# Breakin time



## GTO_Mike (Jul 24, 2006)

How many miles do you guys suggest for breakin time? Also, I hear some people say to keep the rpms down until its broke in and some people say to drive it like I'm gonna drive it. Meaning if I'm gonna use it for racing, then race it for the breakin and if I'm gonna grandma it around the neighborhood then do that to break in the motor. I hear this argument about everything with a motor. I'm a firm believer of the drive it like I'm gonna drive it theory, at least with my dirtbikes and motorcycle. I've broken in a few motors like that and have never had any problems. What do you guys think.


----------



## dridgrunner (Jan 31, 2006)

*after 1000 miles*

i took it fairly easy on mine untill about 1000 miles then i let her have at all rpms in every gear including 6th (if you hear what im saying).
I just wanted to make sure all the seals were good and everything stayed in place b4 i really got on it. This is the best engine gm has ever produced it is very strong and can take the abuse with a smile. You will notice the car will come alive (especially exhaust tones) around 2500-3000 miles. It starts to pick up some power and it sounds very nice also.

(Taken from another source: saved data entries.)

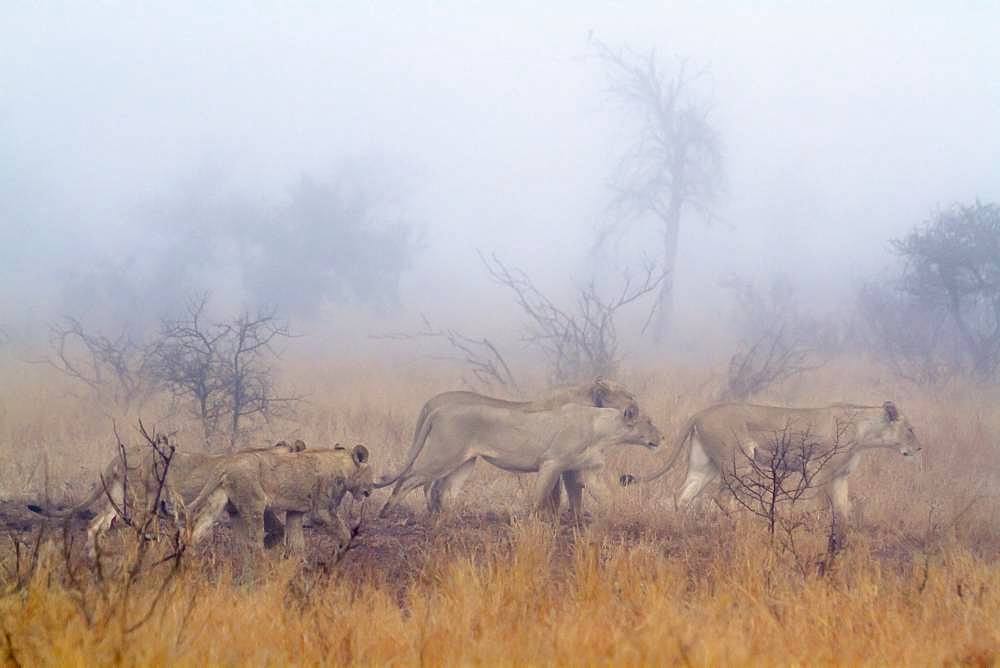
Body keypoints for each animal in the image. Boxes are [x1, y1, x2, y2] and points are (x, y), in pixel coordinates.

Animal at [29, 436, 306, 556]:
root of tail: (119, 456)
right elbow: (275, 529)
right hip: (144, 501)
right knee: (137, 532)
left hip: (117, 496)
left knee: (94, 524)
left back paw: (90, 557)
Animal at [188, 440, 376, 556]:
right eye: (371, 472)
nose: (371, 489)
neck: (344, 468)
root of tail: (225, 463)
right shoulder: (322, 511)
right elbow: (344, 534)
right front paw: (340, 553)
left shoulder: (295, 511)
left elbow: (297, 544)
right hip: (254, 505)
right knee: (254, 544)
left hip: (218, 501)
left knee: (197, 531)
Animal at [382, 376, 640, 512]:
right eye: (628, 395)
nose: (637, 404)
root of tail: (432, 404)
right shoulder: (561, 460)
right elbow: (568, 492)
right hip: (445, 455)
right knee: (421, 482)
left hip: (458, 459)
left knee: (433, 486)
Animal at [616, 400, 920, 520]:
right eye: (910, 429)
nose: (919, 448)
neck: (865, 432)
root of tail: (701, 412)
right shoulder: (816, 467)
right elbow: (816, 501)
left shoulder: (840, 476)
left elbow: (843, 507)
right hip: (740, 460)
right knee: (720, 495)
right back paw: (746, 521)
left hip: (704, 466)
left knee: (683, 495)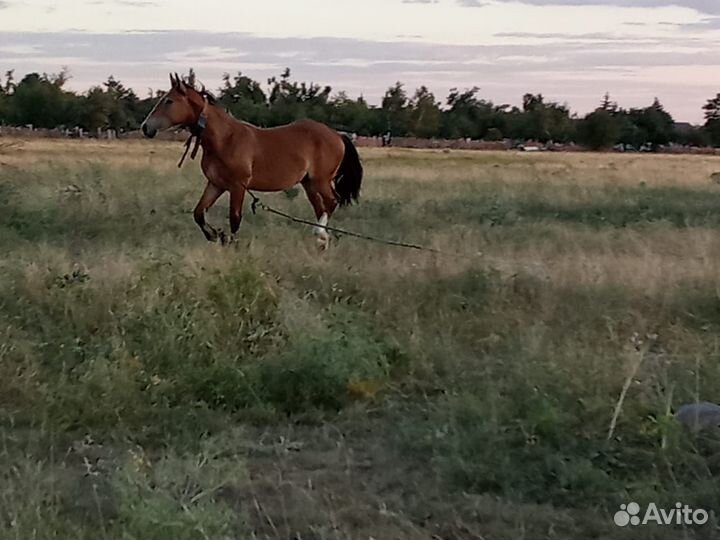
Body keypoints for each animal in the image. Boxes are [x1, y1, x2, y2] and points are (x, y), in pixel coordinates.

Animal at [140, 73, 363, 249]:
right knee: (320, 207)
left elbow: (235, 219)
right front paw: (215, 235)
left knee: (331, 202)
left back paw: (321, 236)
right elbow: (199, 213)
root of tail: (338, 135)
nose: (145, 127)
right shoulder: (216, 184)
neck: (225, 139)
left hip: (320, 180)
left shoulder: (238, 186)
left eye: (168, 101)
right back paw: (320, 243)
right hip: (308, 183)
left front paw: (231, 244)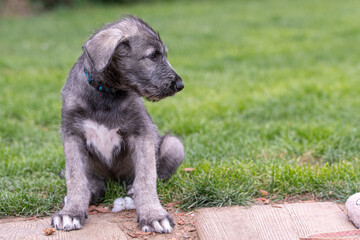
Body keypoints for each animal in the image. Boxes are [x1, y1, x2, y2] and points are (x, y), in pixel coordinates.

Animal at [50, 14, 184, 232]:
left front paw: (153, 214)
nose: (180, 85)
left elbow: (146, 178)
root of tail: (115, 181)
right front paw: (71, 212)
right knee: (92, 183)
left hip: (175, 145)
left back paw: (131, 192)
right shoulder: (72, 135)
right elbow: (75, 177)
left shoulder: (142, 133)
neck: (106, 93)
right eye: (153, 56)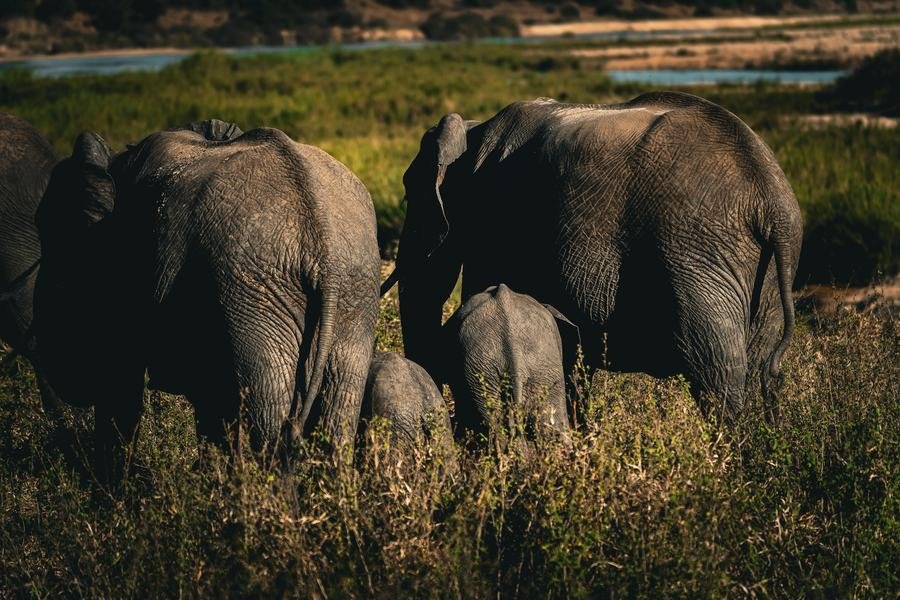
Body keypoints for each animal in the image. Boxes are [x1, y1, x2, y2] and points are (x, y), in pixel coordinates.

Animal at [33, 119, 380, 479]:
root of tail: (321, 240)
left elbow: (119, 383)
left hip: (256, 290)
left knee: (269, 418)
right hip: (350, 289)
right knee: (337, 418)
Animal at [382, 92, 803, 423]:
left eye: (410, 194)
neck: (473, 130)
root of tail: (773, 202)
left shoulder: (496, 220)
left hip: (697, 255)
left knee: (717, 376)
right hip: (756, 269)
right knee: (755, 367)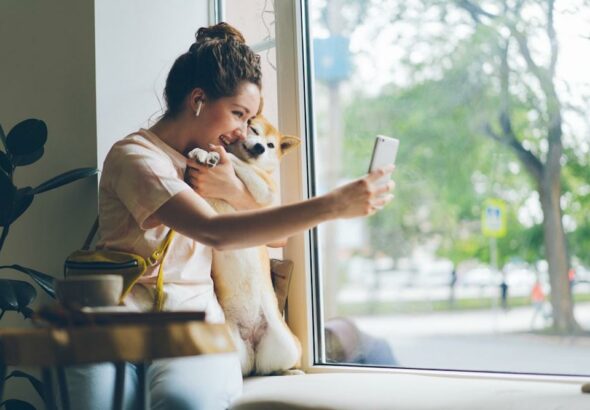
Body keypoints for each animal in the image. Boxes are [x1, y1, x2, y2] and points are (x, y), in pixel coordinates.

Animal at [190, 114, 302, 374]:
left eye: (270, 145)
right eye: (253, 129)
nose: (260, 148)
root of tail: (253, 344)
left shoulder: (266, 191)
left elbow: (240, 163)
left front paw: (216, 153)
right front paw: (202, 152)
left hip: (289, 346)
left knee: (279, 366)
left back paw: (291, 370)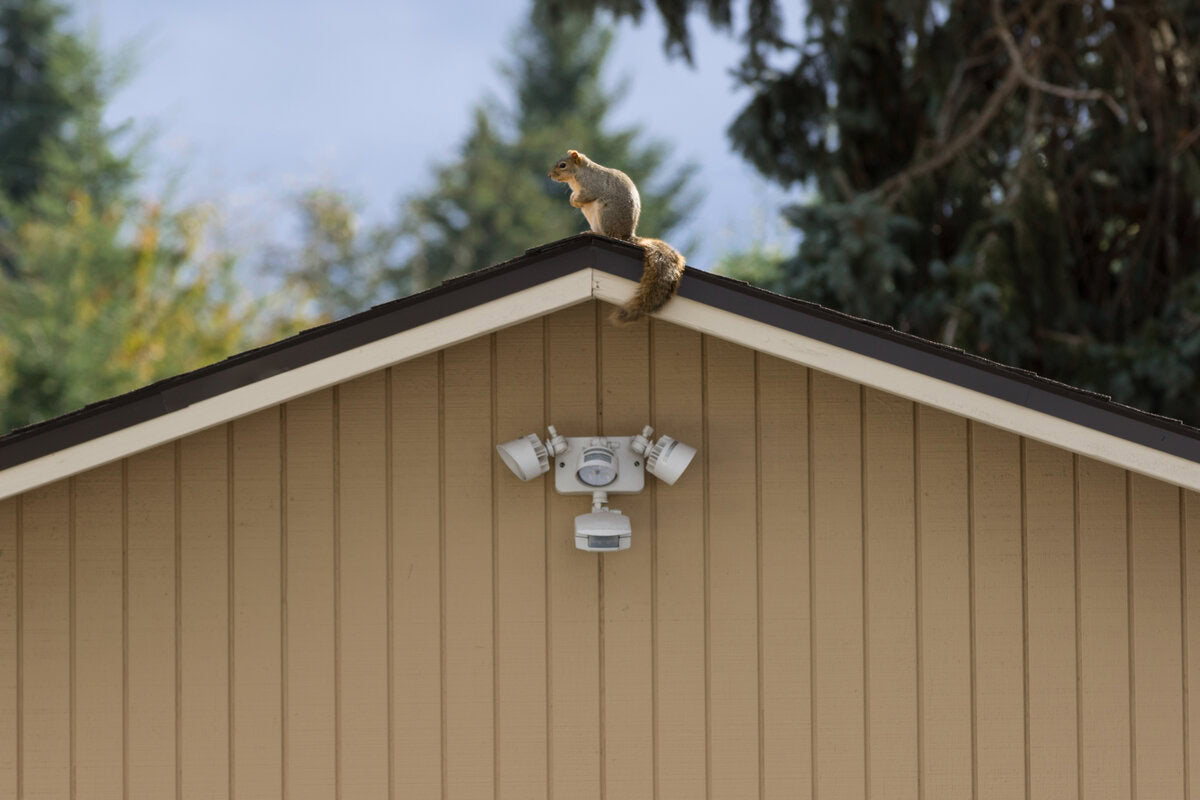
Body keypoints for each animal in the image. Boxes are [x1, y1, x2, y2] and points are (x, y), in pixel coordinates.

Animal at [548, 150, 685, 325]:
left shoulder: (592, 185)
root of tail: (627, 236)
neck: (577, 175)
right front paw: (573, 199)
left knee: (609, 234)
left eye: (563, 165)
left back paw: (594, 233)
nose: (550, 175)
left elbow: (585, 195)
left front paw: (574, 200)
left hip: (605, 215)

How long have you had yours and how much did u pay ? 
I have to buy another 1 bcus i got hit this weekend and needed to find out if the $$ hadgone up or down since the stop of production. any info on your purchase would be helpful and appreciated!
Thanks, Dridgrunner


----------



## GTO_Mike (Jul 24, 2006)

I got it a couple months ago and got it pretty cheap because my dad is retired from GM and I can get the employee discount. Mine was stickered at just under $33,700 and got it for $27,000. But I also traded in a paid off car so that helped a little too.

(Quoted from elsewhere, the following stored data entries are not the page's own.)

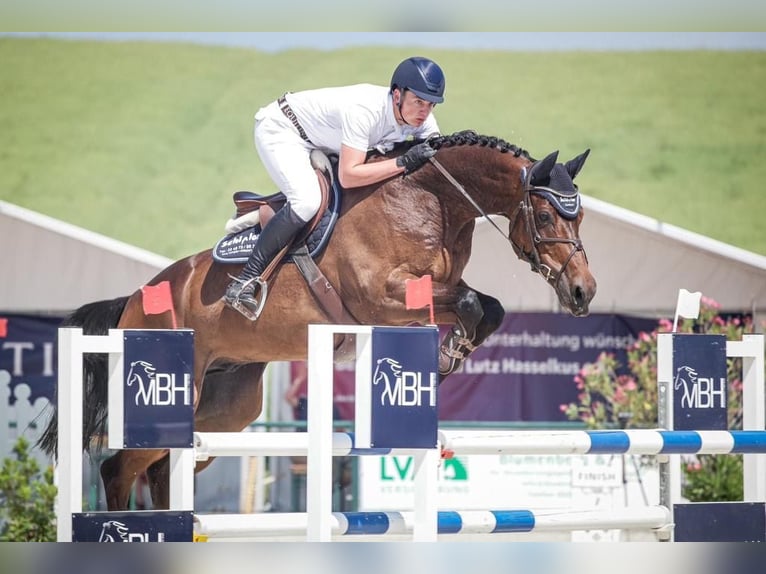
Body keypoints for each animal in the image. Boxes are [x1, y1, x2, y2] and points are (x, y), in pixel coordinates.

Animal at [39, 132, 596, 512]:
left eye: (581, 217)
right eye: (545, 217)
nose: (583, 292)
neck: (429, 199)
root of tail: (133, 299)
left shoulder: (433, 289)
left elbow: (488, 308)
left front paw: (451, 353)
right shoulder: (383, 297)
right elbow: (470, 306)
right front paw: (446, 354)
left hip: (225, 409)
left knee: (159, 472)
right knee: (117, 470)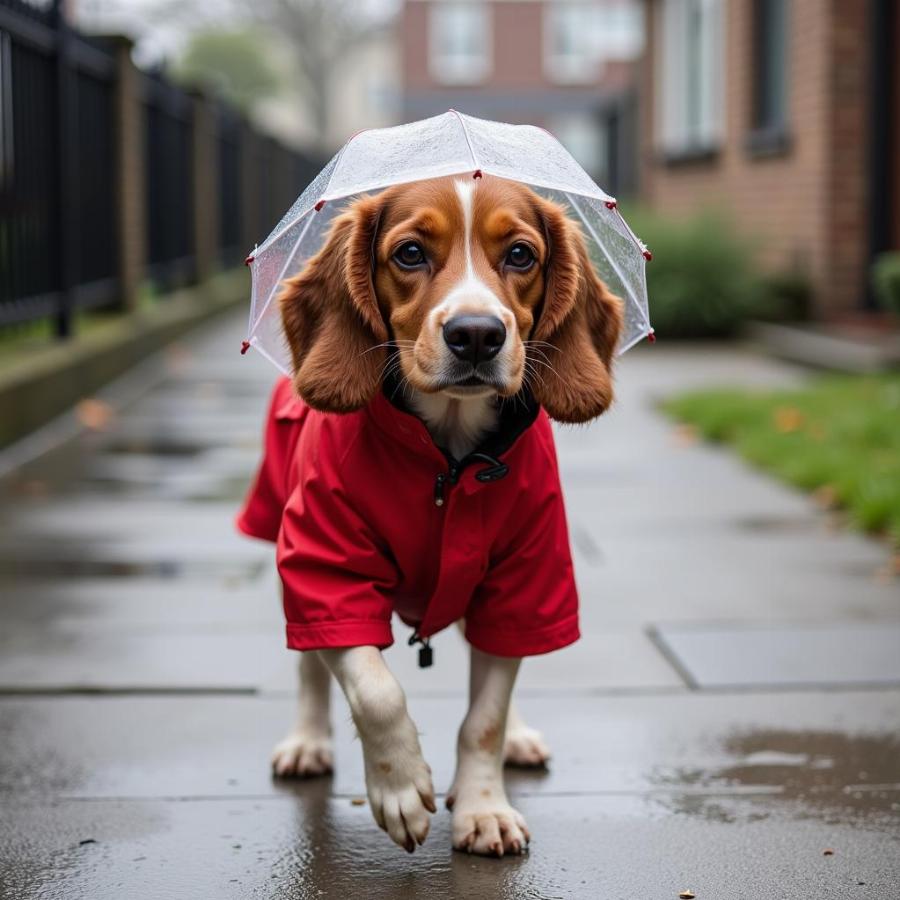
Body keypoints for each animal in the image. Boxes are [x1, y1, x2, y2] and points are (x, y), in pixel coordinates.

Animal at [236, 176, 624, 856]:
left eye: (520, 255)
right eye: (410, 253)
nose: (476, 334)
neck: (447, 455)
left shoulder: (524, 581)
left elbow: (485, 716)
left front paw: (483, 808)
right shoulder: (325, 573)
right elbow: (373, 686)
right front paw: (398, 786)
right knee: (310, 664)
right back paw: (308, 742)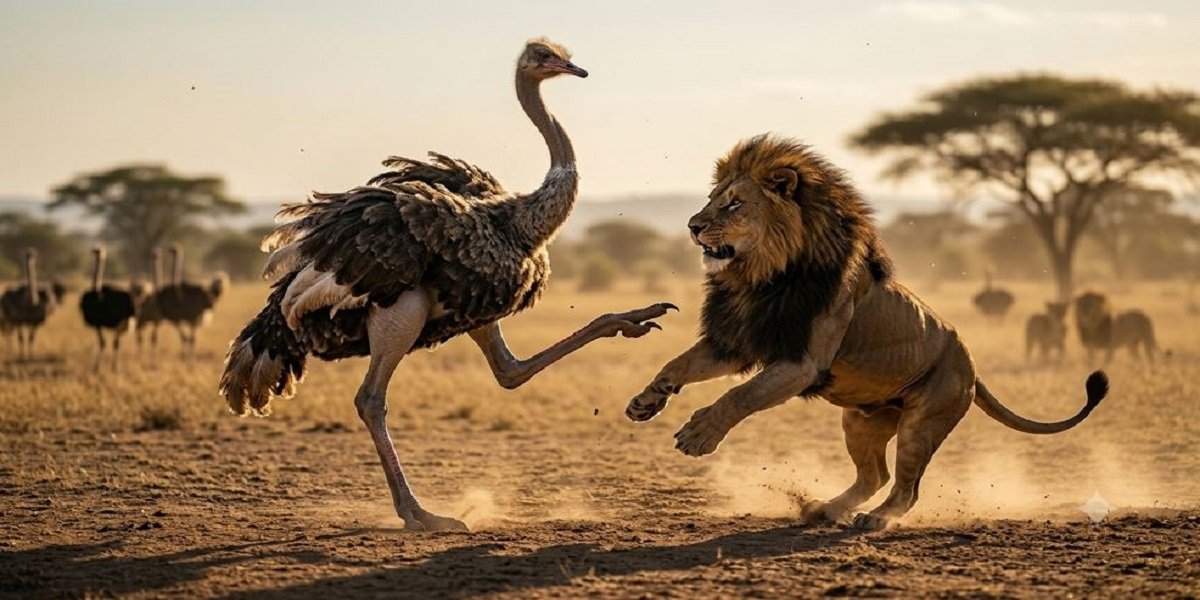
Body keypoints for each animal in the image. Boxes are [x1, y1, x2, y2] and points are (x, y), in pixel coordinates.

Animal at [625, 134, 1108, 531]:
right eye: (712, 199)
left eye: (733, 204)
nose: (693, 226)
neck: (762, 277)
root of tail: (971, 365)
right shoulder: (740, 339)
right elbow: (679, 364)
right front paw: (647, 400)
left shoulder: (801, 363)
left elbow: (739, 396)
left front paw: (699, 434)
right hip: (862, 419)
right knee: (875, 475)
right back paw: (825, 509)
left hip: (922, 424)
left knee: (906, 487)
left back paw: (873, 520)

Sorry to hear about your ride. That sucks bad. I read your post earlier.


----------



## enjracing (Jun 7, 2006)

"break in" . seperate words. sorry, had to say. lol. just kidding.


----------



## The_Goat (Mar 10, 2005)

On the drive home I did 65-85 mph for about an hour... I never did baby it too much. I don't burn any oil and have no problems. I've heard that a good break in by giving the engine a good run helps seat the rings better...


----------